Crystals May Have Helped Vikings Navigate
A group of maritime Scandinavian warriors known as the Vikings were also expert ocean navigators. About 900 CE, they started to settle in Iceland, which is 500 miles away from their home country of Norway. Eventually, they made their way to North America. Their exact navigational methods remain somewhat of a mystery, however new evidence suggests they might have employed crystals.Viking explorers enjoyed up to 24 hours of nonstop daylight since they navigated the far North Atlantic on their longships, but they also faced a great deal of fog. Scientists now believe that “sunstones,” which were stones that assisted their bearers in finding the sun, may have actually existed as mentioned in Norse literature from antiquity. In 2011, scientists were able to determine the sun’s location to within one degree using calcite crystals. Despite sounding magical, it’s not: Crystals can display patterns of sunlight through polarization that are invisible to the unaided eye.These crystals might have been used in conjunction with a sun compass, according to a 2014 study. A disc thought to be a part of a sun compass was used to identify the spring equinox and summer solstice, two dates that researchers recreated 3,600 journeys between Norway and Greenland at. They discovered that 92% of the time, the computer-generated expeditions succeeded in reaching Greenland when they checked the crystals every few hours.Although the study hasn’t been verified in practice yet, it provides some insight into how Viking navigators managed to navigate without the aid of astrolabes or magnetic compasses.

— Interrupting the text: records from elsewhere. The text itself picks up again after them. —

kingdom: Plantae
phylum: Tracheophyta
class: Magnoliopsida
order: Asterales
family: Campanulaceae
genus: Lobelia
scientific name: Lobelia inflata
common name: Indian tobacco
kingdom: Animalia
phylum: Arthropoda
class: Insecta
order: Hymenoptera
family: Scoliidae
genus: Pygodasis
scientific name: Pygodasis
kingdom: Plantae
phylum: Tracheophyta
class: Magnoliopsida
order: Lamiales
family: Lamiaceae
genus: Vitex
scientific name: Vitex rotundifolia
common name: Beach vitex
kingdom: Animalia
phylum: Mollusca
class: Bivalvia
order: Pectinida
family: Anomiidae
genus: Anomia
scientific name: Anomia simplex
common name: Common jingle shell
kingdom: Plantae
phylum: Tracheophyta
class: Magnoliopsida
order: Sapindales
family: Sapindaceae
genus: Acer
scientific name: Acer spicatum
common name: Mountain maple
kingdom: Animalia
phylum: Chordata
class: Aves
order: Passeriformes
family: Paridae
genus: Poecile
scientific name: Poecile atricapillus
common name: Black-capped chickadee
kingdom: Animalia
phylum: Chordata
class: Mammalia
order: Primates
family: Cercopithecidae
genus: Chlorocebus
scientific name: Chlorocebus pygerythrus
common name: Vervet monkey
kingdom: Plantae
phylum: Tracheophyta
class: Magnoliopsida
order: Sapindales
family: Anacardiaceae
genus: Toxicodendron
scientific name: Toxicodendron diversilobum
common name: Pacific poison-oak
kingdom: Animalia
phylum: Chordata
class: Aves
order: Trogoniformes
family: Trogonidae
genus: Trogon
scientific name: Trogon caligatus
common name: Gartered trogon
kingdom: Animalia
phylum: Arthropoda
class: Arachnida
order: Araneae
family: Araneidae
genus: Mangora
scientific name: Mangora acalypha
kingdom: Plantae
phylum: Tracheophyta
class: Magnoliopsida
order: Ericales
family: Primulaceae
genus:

Surprisingly, navigators were aware that the Earth was round much earlier.
There is a widespread myth that claims Christopher Columbus, who arrived in the Americas several centuries after his European expedition, “proved” the Earth was round during the 15th century. In actuality, scientists and mathematicians may have known as early as the sixth century BCE, but formally educated individuals understood the world wasn’t flat starting as early as the third century BCE. Columbus just assumed the Earth’s circumference was smaller than it actually was and that he would wind up in Asia, which had nothing to do with his unexpected landing in the Americas. This persistent myth originates from a heavily inflated 1828 biography of Columbus penned by Washington Irving, the novelist best known for his writings on Rip Van Winkle and “The Legend of Sleepy Hollow.”Similar to the scientists and academics described above, seamen discovered the roundness of the earth at a very young age. When sailors looked at ships in the distance, they saw that the tops of sails and masts showed up before the decks and hulls of the ships they were attached to. Also, they reported being able to see several constellations as they journeyed to various parts of the planet. Otherwise, celestial navigation would have been somewhat challenging.